More positively, Harb points to AI-powered data discovery tools, of which OpenText provides, enabling organisations to scan unmanaged or unclassified information to identify personal and sensitive data across content repositories in order to better manage it.

It seems no matter where I look, I see conversations about AI taking over,” Secure Code Warrior CMO, Junie Dinda, agrees. “One such area has been AI-generated code, and there has been a lot of discussion in the security community about the plethora of security issues its adoption could pose for a business. I have no doubt such technologies will be useful to help with a level of automation.

But for now, I would be very cautious about what you generate and use from both a marketing and security perspective. All it takes is one exploitable mistake for a threat actor to cause widespread reputational damage, and it’s simply not worth the artificial time saved.”

Kumar equally sounds a note of warning on AI and the data being used to drive it forward. “We’re seeing ChatGPT spreading like wildfire. AI technology that’s crawling over data sets and all information injected into it,” he says.

While the conversation is largely centred around the endless possibilities or detrimental impact on certain professions, very quickly we’re going to see conversations about privacy, accuracy, data completeness and the potential use of data to fuel the algorithm without appropriate consent. AI or algorithm ‘data-scope’ and management of that is going to be critical, very quickly.”

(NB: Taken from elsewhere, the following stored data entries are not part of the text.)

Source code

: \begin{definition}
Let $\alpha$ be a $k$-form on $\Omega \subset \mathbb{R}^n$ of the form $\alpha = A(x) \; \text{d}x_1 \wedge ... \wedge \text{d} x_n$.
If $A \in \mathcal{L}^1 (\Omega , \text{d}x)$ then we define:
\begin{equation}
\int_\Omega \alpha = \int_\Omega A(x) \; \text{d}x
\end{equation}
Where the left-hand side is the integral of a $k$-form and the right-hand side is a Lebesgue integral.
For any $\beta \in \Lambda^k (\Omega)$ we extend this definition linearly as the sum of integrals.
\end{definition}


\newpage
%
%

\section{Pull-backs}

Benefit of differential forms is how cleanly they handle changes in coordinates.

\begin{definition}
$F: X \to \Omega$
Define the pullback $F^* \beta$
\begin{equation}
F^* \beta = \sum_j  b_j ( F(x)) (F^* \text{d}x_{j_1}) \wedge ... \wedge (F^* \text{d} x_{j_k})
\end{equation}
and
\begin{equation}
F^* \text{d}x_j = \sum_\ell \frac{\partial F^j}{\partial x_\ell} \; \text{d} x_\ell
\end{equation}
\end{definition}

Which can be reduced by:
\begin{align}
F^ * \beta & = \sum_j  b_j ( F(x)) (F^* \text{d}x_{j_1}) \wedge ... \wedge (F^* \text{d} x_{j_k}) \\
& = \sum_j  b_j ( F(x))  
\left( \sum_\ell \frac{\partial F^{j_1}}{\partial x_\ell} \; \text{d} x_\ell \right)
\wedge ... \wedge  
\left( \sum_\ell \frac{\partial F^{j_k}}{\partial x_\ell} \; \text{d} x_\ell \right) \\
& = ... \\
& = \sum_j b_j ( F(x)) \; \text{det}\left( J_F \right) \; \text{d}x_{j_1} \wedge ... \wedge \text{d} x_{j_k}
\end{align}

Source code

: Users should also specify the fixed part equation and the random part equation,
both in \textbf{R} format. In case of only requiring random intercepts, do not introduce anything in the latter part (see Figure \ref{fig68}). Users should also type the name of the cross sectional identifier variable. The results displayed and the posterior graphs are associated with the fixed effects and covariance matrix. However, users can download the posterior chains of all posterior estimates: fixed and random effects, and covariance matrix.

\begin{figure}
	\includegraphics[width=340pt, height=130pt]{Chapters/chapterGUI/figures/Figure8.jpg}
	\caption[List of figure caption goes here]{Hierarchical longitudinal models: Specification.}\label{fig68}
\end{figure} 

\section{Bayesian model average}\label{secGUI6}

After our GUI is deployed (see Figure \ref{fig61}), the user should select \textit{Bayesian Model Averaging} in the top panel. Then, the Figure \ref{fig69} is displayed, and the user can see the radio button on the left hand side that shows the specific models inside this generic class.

Elsewhere, Protegrity A/NZ managing director, Robert Beck, believes data governance departments are beginning to understand they cannot rely on perimeter protection alone for keeping data safe and secure. Saagar specifically notes increasing cyber security incidents, coupled with changes to Privacy Act, are driving large organisations to invest more in data masking and data cataloguing products, to get a better grip on their in-house data, and the associated commitments.

Many marketers are also increasingly preparing for the approaching removal of third-party cookies from Google at the end of this year. “Whether this will be positive or negative will depend largely on how companies address the management of their own first-party data,” n3 Hub business development director, Stephen Schwalger, says.

Organisations that develop a first-party data strategy with permissions-driven privacy and security-based model at its core can deliver positive privacy outcomes for their customers. Applications such as customer data platforms with the appropriate security, privacy and data encryption features will be important as will improved overall IT systems security.

For smaller and mid-tier companies, we see privacy of PI becoming a more critical issue as they often don’t have the IT and platform resources to manage these requirements.

According to Harb, struggles to meet prescribed deadlines is why automation and workflow management will become top data privacy technology capabilities.

Finally, with cybercrime presenting a formidable challenge to modern life and work and the potential to wreak havoc on our businesses, an organisation’s best defence against cyber threats is a cyber resilience framework including robust, multi-layered security and data protection,” he says.

Critical components of a holistic approach to cyber resilience include employee training; blocking threats before they can infiltrate a network by protecting endpoints; preventing email-borne threats such as ransomware, phishing and business email compromise; threat hunting with security analysts to detect and respond to breaches as quickly as possible; and recovering data by keeping critical systems online during a worst-case scenario.